Sunday, January 05, 2014

a much-needed reminder

Sometimes I get a little down and out about this world, about the garbage and shenanigans and stupidity and subtle evils and not-so subtle evils that often seem to abound at nearly every turn.

My dad and I were talking about this a bit before Christmas, sharing our discouragement as it were, and trying to cheer each other up a bit. Honestly though, we didn't have a whole lot of success in the "cheering up" department. 

The next day we went to church, and sang I Heard the Bells on Christmas Day as part of the service. I was enjoying/wrangling nieces and a daughter at the time, and didn't pay too much attention to the song. After church however, my father brought it up, remarking how helpful the song had been to him and his attitude, particularly the third and fourth verses. As I reflected on those verses, I too felt lifted and more hopeful.

We had a lovely holiday in Cedar City, full of the old traditions of my childhood, and the newer traditions of my adulthood. We traveled back to Cache Valley on the 26th, and I felt lighter, recharged, at peace.  

Unfortunately, as is (sadly) often the case, It didn't take all that long for that glow of recharge to fade a bit, and although I still kept the fortification that I had gained while at the old homestead, I could feel my hope and peace slipping, weakening, faltering a little. 

Thankfully, Sunday came around again. We went to church in our beloved familiar ward. I saw beloved familiar faces, checked in with people dear to my heart, wondered (with some trepidation) how Primary would go that day (Sundays after holidays always make me a bit nervous. You never know how the changes are going to effect the kids. This calling has given me mad respect for school teachers, let me tell you!)

We sang the opening hymn. It was I Heard the Bells on Christmas Day. I was able and more motivated to pay attention to the words as I sang them this time around, and as I did so, I was filled with hope and love and confidence and faith and assurance and peace--oh, so so much peace.  

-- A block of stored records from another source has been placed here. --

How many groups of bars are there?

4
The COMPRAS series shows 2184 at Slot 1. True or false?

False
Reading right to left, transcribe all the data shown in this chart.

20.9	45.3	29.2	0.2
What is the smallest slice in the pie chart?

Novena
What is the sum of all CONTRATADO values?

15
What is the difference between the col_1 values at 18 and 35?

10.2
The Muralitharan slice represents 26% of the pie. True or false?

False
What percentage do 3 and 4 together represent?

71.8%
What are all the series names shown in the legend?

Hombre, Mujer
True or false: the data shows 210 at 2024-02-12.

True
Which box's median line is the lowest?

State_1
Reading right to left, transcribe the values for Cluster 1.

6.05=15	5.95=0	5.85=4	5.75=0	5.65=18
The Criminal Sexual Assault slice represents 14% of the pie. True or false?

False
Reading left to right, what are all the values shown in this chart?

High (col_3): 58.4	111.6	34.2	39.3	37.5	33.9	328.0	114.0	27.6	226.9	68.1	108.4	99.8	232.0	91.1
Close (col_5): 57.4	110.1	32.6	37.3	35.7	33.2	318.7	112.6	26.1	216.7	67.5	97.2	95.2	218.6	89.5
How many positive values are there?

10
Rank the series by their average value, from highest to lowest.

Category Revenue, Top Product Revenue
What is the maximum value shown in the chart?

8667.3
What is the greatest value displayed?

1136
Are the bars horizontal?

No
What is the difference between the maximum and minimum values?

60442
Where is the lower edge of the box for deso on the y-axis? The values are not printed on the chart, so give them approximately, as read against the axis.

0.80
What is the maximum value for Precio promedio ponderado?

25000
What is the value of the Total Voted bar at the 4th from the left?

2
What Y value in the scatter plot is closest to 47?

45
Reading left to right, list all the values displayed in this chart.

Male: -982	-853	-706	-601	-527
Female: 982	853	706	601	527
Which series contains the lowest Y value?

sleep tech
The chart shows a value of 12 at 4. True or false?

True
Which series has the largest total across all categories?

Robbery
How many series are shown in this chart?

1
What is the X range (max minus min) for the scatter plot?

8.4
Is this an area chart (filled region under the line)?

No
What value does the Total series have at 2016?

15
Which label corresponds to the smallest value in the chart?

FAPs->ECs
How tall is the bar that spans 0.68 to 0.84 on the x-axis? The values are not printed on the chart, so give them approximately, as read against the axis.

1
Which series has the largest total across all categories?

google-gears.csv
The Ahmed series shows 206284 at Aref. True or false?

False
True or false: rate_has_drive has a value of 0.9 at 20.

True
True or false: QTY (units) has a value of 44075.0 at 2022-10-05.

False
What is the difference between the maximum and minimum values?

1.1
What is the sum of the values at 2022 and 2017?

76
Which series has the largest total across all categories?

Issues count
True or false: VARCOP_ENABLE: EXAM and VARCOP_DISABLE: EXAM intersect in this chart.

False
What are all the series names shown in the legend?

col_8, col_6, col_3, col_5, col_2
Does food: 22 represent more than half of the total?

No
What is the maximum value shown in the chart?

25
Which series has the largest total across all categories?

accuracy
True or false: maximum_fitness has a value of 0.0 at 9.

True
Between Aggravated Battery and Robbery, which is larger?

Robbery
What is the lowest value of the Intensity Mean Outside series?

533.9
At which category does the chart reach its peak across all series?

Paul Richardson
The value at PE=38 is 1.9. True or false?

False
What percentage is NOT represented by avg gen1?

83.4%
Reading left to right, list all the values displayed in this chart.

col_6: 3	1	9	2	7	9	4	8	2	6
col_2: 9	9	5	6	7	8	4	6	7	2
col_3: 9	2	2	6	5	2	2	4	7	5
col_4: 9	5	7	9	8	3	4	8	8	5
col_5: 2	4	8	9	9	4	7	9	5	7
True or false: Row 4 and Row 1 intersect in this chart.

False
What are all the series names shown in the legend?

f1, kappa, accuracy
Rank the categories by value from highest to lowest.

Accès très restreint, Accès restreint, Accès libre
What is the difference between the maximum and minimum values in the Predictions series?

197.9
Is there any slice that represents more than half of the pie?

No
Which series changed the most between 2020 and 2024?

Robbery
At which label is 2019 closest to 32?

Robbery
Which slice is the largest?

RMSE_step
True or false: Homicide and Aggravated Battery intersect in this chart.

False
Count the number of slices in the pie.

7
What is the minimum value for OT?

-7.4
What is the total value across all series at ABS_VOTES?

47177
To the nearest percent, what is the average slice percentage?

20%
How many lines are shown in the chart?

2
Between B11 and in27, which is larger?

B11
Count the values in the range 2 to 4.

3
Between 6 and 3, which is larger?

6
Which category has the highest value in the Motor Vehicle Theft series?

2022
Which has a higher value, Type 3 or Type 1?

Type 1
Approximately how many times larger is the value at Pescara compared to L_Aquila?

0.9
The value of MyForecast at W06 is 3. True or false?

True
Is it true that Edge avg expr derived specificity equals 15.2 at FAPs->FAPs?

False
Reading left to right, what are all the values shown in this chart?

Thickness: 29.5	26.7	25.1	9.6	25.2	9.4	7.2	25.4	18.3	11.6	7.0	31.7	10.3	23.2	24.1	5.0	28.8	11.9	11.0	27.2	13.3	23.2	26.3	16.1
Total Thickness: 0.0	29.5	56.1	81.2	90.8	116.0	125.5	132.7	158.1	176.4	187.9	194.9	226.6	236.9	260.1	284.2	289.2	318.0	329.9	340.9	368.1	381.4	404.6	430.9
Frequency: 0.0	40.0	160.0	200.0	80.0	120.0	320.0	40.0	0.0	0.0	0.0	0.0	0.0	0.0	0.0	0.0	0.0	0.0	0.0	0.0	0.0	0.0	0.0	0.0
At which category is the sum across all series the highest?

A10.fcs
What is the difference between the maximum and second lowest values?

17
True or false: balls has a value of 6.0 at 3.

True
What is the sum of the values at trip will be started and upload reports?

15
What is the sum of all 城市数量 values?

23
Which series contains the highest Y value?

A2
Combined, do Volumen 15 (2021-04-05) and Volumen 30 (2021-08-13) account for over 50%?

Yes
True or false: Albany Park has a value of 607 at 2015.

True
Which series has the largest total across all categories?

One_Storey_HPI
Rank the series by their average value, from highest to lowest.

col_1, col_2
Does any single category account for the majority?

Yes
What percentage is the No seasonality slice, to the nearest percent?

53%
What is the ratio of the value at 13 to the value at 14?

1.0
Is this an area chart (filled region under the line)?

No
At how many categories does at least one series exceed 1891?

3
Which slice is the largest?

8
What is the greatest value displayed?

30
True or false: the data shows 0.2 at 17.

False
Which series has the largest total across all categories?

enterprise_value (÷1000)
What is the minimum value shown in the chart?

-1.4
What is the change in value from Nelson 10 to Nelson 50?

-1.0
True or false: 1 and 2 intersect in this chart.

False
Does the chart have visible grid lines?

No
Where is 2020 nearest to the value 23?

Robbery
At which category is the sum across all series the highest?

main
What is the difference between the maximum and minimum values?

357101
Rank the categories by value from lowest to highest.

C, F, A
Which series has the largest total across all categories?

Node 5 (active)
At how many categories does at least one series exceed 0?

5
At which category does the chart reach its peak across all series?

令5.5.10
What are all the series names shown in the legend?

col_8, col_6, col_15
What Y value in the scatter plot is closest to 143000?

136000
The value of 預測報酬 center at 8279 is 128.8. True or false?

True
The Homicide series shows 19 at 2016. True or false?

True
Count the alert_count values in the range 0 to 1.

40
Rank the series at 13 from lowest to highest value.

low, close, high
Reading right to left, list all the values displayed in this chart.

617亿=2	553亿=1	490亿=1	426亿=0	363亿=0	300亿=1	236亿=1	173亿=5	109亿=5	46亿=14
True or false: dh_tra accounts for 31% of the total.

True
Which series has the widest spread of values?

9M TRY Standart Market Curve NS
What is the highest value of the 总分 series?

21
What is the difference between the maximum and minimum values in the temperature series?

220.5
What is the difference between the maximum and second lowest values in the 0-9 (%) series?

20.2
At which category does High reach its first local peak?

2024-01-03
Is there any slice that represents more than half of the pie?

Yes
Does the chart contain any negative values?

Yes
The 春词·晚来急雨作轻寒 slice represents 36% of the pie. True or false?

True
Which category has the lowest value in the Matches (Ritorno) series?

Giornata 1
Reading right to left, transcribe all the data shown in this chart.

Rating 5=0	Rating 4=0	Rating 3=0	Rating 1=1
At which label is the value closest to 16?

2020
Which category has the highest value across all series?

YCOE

Funny thing--that was the only Christmas Carol we sang in church that day. All the other hymns that were chosen were songs that we sing all year long, songs that focus on our ability to do good in the world, to serve. So, the pairing of that Christmas song with those other songs might have seemed odd to some people. For me though, that pairing was an answer to prayer, albeit a prayer that I hadn't actually spoken. That pairing lifted me, strengthened me, and reminded me (and continues to remind me now) that right will prevail. There is no need for despair. There is need for hope, and we have every reason to have buckets full of hope

Here's the Hymn: 
(emphasis my own)

I Heard the Bells on Christmas Day
Their old familiar carols play,
And wild and sweet the words repeat
Of peace on earth, good will to men.

I thought how, as the day had come,
The belfries of all Christendom
Had rolled along the unbroken song
Of peace on earth, good will to men.

And in despair I bowed my head:
"There is no peace on earth," I said,
"For hate is strong and mocks the song
Of peace on earth, good will to men."

Then pealed the bells more loud and deep:

"God is not dead, nor doth he sleep;
The wrong shall fail, the right prevail,

With peace on earth, good will to men."


Till, ringing singing, on its way,
The world revolved from night to day,
A voice, a chime, a chant sublime,
Of peace on earth, good will to men!



(This video is seven and a half minutes long, and I hope you will trust me when I say that it is worth every second.)

4 comments:

Katie said...

I'm glad you shared this. I love this hymn, too, for similar reasons. Also, I love sitting in front of you in church. You are one who brings hope to many, so I'm glad it found its way into your heart.

Carol said...

This particular hymn is one of the reasons I love the Christmas Concerts given by the Tabernacle Choir. One of the first ones I attended was based on this very hymn. I learned so much about what was a going on in Longfellow's life and what led him to write this. I learned then, as I have learned many, many times in my life, that we all have challenges but it truly is the love of Christ that carries us through them. I am also grateful for my challenges and not those of others. When I look at the challenges of others - I see that my challenges are suited for me. In a weird way, that gives me comfort because I know the Lord knows and loves me. Seeing the Lord's hand in my life - even in the specially designed challenges - gives me strength and hope that 'the wrong shall fail, the right prevail'!

Carol said...

This particular hymn is one of the reasons I love the Christmas Concerts given by the Tabernacle Choir. One of the first ones I attended was based on this very hymn. I learned so much about what was a going on in Longfellow's life and what led him to write this. I learned then, as I have learned many, many times in my life, that we all have challenges but it truly is the love of Christ that carries us through them. I am also grateful for my challenges and not those of others. When I look at the challenges of others - I see that my challenges are suited for me. In a weird way, that gives me comfort because I know the Lord knows and loves me. Seeing the Lord's hand in my life - even in the specially designed challenges - gives me strength and hope that 'the wrong shall fail, the right prevail'!

Carol said...

One other note - I agree with Katie. Listening to Charlotte sing would tell any of us that the right will prevail! How I miss hearing that lovely voice!!